Я уверен, что императрица, конечно, моего вмешательства не простила. О судьбе моего доклада я ничего не знал: ни ответа, ни возражения. Читал ли его государь — я сведений не имел. Говорили, впрочем, что государь читал в Крыму доклад вместе с герцогом Гессенским.
Прием членов Думы и недовольство царя. — Последствия приема. — Бородинские торжества. — Выборная кампания в IV Думу. — Аудиенция Родзянки, переизбранного в председатели.
В мае месяце 1912 года в Москве на освящении памятника Александру III государь был со мной холоден, тогда как вся царская семья демонстративно выражала мне внимание.
Весной, перед окончанием работ Думы, многие члены, как правые, так и октябристы, а главным образом крестьяне всех партий, выражали желание представиться государю. В этом я видел побуждения самые искренние и благородные, а также и проявление верноподданнических чувств. Я энергично начал через председателя Совета Министров Коковцова хлопотать об этом. Государь отнесся подозрительно к этому заявлению и сперва наотрез отказался принять членов Думы, вероятно под влиянием императрицы, которая присутствовала при разговоре с Коковцовым и все время повторяла, что это совершенно лишнее. С другой стороны, велись переговоры с бароном Фредериксом[47], министром высочайшего Двора, с просьбой о том же. Только после того, как Коковцов и Фредерикс объявили, что они выходят в отставку, если Дума не будет принята, государь, нехотя, на это согласился. Известие было встречено радостно, и ехали в приподнятом хорошем настроении. И велико было разочарование и оскорбление, когда на приеме государь недовольным «тоном высказал только слова осуждения и неудовольствия по поводу «слишком страстных недовольно спокойных прений по разным вопросам». Патриотические же заслуги: ассигнование на флот, работы по земельной реформе и многие другие, как Холмщина, западное земство, Финляндия, — ничего не было упомянуто царем, и впечатление получилось, что государь Думой недоволен, сердит на нее. И все поняли, что тому причиной распутинское дело и влияние императрицы. В официальном сообщении в печати слова государя были очень смягчены. Но все мы, пережившие эти минуты, помним, какая была у всех на душе горькая обида за незаслуженное оскорбление.

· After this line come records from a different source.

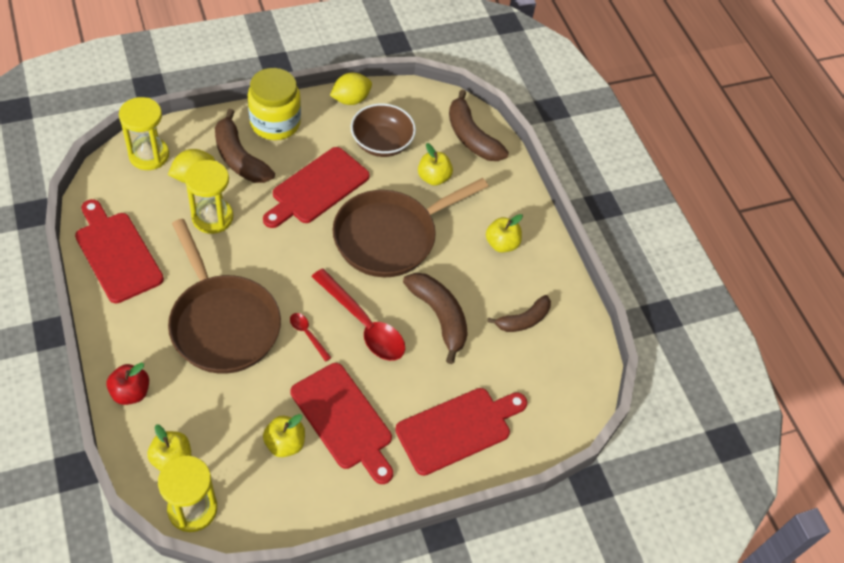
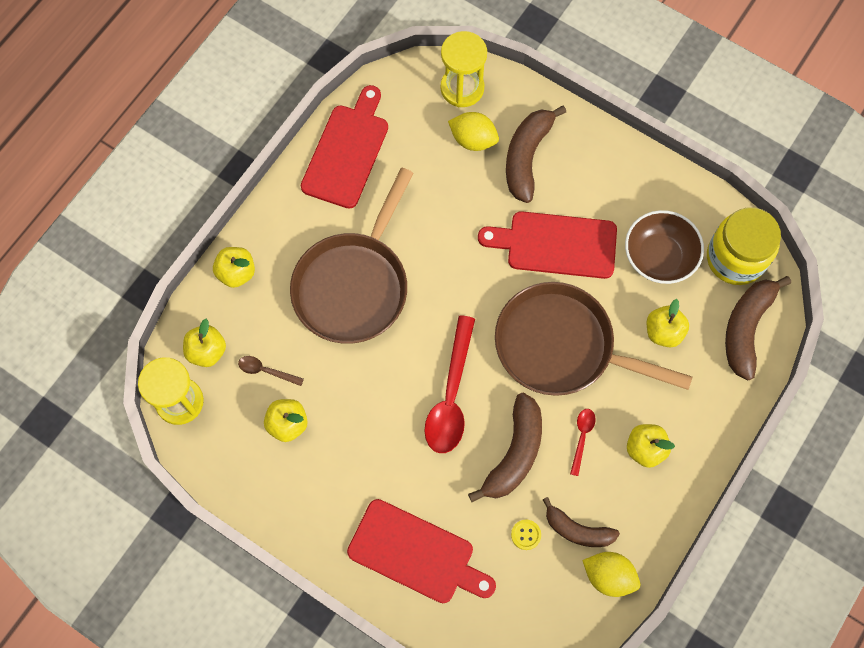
camera: 60 degrees right, 15 degrees up
red apple [106,363,149,405] -> yellow apple [213,247,255,288]
yellow hourglass [185,160,233,234] -> none
yellow jar [248,68,301,140] -> yellow jar moved to [707,207,781,285]
red spoon [290,313,331,362] -> red spoon moved to [570,409,596,476]
red cutting board [291,363,393,484] -> none
yellow lemon [330,73,372,105] -> yellow lemon moved to [582,552,641,597]
none -> brown spoon [238,356,304,386]
none -> yellow button [511,519,541,550]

Последними словами государя было напоминание об ассигновании на церковно-приходские школы, причем он выразил надежду, что ассигнование на дело, близкое сердцу его покойного родителя, будет принято Думой.

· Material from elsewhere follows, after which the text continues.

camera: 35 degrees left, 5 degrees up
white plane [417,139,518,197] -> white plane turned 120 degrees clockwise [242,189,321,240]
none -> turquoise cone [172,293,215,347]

Мы все были как в воду опущенные, и насколько все ехали туда с радужными надеждами, настолько теперь все предавались мрачным мыслям.
На другой день настроение в Думе было подавленное, и когда я через лидеров и влиятельных членов старался узнать, какого результата может достигнуть голосование об ассигновании на церковно-приходские школы, все категорически (кроме нескольких крайне правых) заявили, что вопрос этот будет провален. Говорили о том даже националисты, что государь нас не ценит: «Он с нами бог знает как обращается. Саблер и Распутин дороже нас…» и т. д.
Мое положение было очень затруднительное: ставить на голосование вопрос, о котором упоминал государь, зная, что он непременно провалится, — было невозможно. Это значило бы создать конфликт между государем и Думой и закончить сессию демонстрацией против его желаний. Я решил снять вопрос с повестки, чтобы весь одиум этого инцидента пал только на меня, а не на Думу. Правые, особенно духовенство, очень возмутились таким моим решением. Не разобрав дело, подняли крик и объявили, что они на прощание устроят колоссальный скандал. Когда я шел председательствовать, мне пришлось окружить себя думскими приставами, чтобы избежать какой-нибудь неприятной выходки со стороны духовенства. Во время перерыва я вызвал епископа Евлогия[48] к себе в кабинет, объяснил ему, что меня побудило поступить так. Он увидел свою ошибку, извинялся, так же как и многие правые, выражавшие сперва свое негодование.